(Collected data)

**********

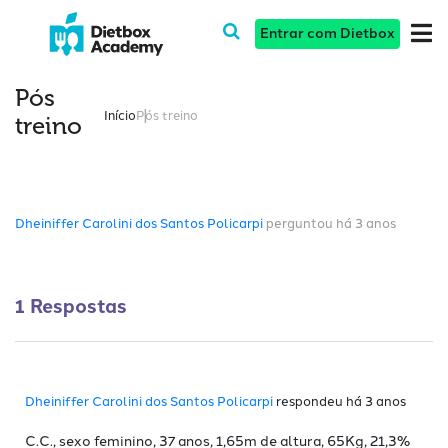
Entrar com Dietbox
Pós
Início
Pós treino
treino
Dheiniffer Carolini dos Santos Policarpi
perguntou há 3 anos
1 Respostas
Dheiniffer Carolini dos Santos Policarpi
respondeu há 3 anos
C.C., sexo feminino, 37 anos, 1,65m de altura, 65Kg, 21,3%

**********

> _What you will do_:
Exclude the pictures and reproduce every entry exactly.

> _Response to this exercise_:
Entrar com Dietbox
Pós
Início
Pós treino
treino
Dheiniffer Carolini dos Santos Policarpi
perguntou há 3 anos
1 Respostas
Dheiniffer Carolini dos Santos Policarpi
respondeu há 3 anos
C.C., sexo feminino, 37 anos, 1,65m de altura, 65Kg, 21,3%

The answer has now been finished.